I wasn't feeling wonderful in the days leading up to this race, and all along I said I wasn't going to "race" it. I really just wanted to prove to myself that I could push myself through the distance and not get hurt doing it. Also, I was adamant about going by myself; if I fell apart, I didn't want any invited witnesses present.
So on race morning, I got myself up, got dressed, headed out the door on time, and after driving away realized I'd forgotten my GPS watch. I panicked for a moment, as I've come to rely so heavily on my watch during both training and racing. I started to turn around, but then decided I didn't need it. If I wasn't really racing, it didn't matter whether I knew what my pace was at every moment. (On the other hand, not having the watch could have made me run faster than I intended, which could have caused re-injury, but I wasn't banking on that.) I parked relatively easily, in a parking garage whose fee had been lifted for the event (hooray for small victories!). I was a little chilly in my tank top, which was good; the only other time I'd raced Iron Girl was in 2010, and I recall that it was deathly hot. So I was glad for the nice weather; while I knew we'd spend some time in the sun once it rose, I also knew it wouldn't get too hot or humid.
I lined myself up in the starting corral between the 2:00 and 2:10 (finish) pace groups, to give myself an idea of what pace I was running, as I didn't have my watch. While waiting in the corral, I saw long-time runner, coach, and organizer Debbie Voiles (of Run Tampa) in line ahead of me, who took this shot of a still-sleepy Lee:
A peculiar thing about women's races: I get very emotional. Maybe it's the abundant estrogen floating around.

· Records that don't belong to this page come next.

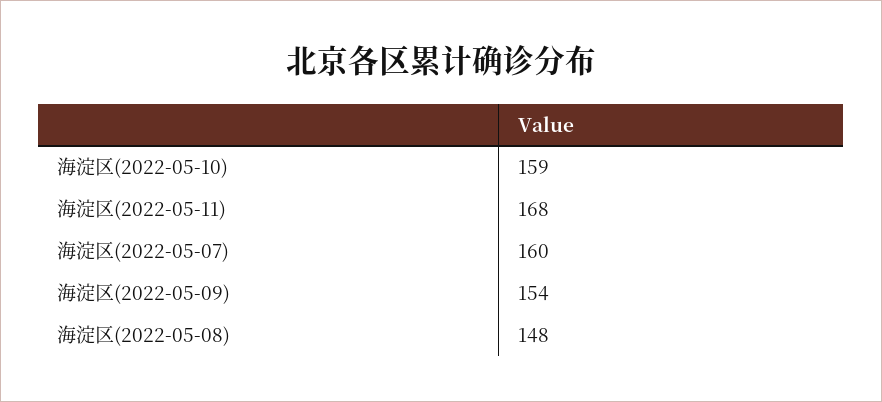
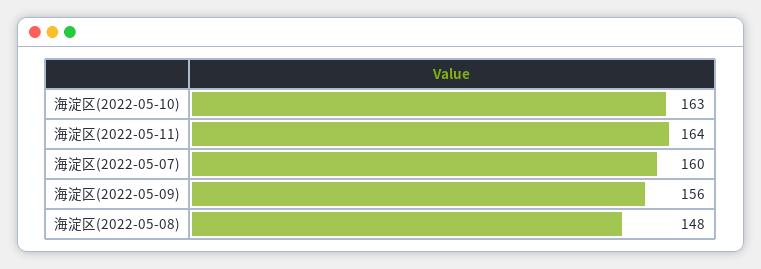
  {
-   "海淀区(2022-05-10)": 159,
+   "海淀区(2022-05-10)": 163,
-   "海淀区(2022-05-11)": 168,
+   "海淀区(2022-05-11)": 164,
    "海淀区(2022-05-07)": 160,
-   "海淀区(2022-05-09)": 154,
+   "海淀区(2022-05-09)": 156,
    "海淀区(2022-05-08)": 148
  }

I always think about Katherine Switzer, which makes me think about the Boston Marathon, which made me particularly sappy, given the close proximity to the anniversary of last year's horrific event. And then the "Star-Spangled Banner" played (or was sung; I couldn't see or tell), and I started thinking about the lyrics. Then I was reminded of when I learned about the lyrics and creation of the song in a middle-school history class, which made me think about war and triumph and inspiration. And I almost started sobbing, all before the horn blew.
But thankfully I was able to hold it together once we started. The course was basically an out-and-back, with two bridges, which we repeated (so four times running on a bridge). And these bridges aren't meager; especially the Clearwater Memorial Causeway (a.k.a. the Clearwater Bridge, 75 ft. high), which is where we started and finished the race. I started out feeling just so-so, which kept me from trying to go too fast--that simply wasn't an option. I was actually grateful for the bridges, because they gave me a challenge to focus on since I couldn't really focus on racing hard. I was feeling pretty stable in whatever pace I was at--I knew it was faster than a 9:55 min/mi, because I made sure to stay in front of the 2:10 pace group, but the 2:00 pace group was out of sight, so it was slower than a 9:23 min/mi.
|See how there's lots of blue surrounding the green? That means BRIDGES.|
After finishing the second bridge, Sand Key Bridge (65 ft. high), what felt like the longest part of the race ensued, which was mostly a straight-away on Gulf Blvd. During this part I was just anxious to turn around and go back over the bridges again. I guess they were giving me anxiety, just sitting there waiting for me. I didn't know how much energy I'd have once I got back around to them; I had barely trained for this race and was afraid I'd give out toward the end. But that didn't happen. In fact, I found some reserves to use, and because my foot and ankle were feeling pretty good, I decided to push a little bit once we did get back to Sand Key. I knew then it was a short distance over, and then the next and final bridge would be just around the corner. And once I got to the top of that one, I knew it was literally downhill from there. When I had the finish sign in sight, I gave a big final push and blew past a couple of other runners. I actually hate when other runners hold out throughout a race and then do that same thing to me at the very end, but because I was being cautious, it was the only chance I would allow myself to full-out race (so I forgive myself that lapse in etiquette).
I finished in 2:04:18, at an overall pace of 9:30 min/mi. I was very happy with that. It's a ways off from my PR of 1:53:29, but everything considered, I'm still proud of my effort. This was by no means a PR race for me. And on the plus side, I totally beat my time for the 2010 Iron Girl, which I ran, uninjured, in 2:13:41.
|Other stats that I don't really care about.|
I didn't waste much time getting back to my car, where I took this selfie in the parking garage to prove I survived:
|I was as happy as I look.|
In the few days that have passed since the race, I biked one day, rested (i.e., napped through my run) another, and did bootcamp last night. Because I blew off my run on Tuesday, I got up this morning to run with Tim (OK, Tim got me up). It didn't feel wonderful, but that was to be expected. It's also tough to run the morning after bootcamp. Plus, there was fierce wind. Etc., etc. I still have some mild pain in my left foot, but the more nagging problem now seems to be in my right ankle, which I think is from the time I spent in the boot, walking unevenly. I know I need to be careful and still take it easy when I do run. I've got a marathon to start training for in a couple of months, and I want to feel good starting out.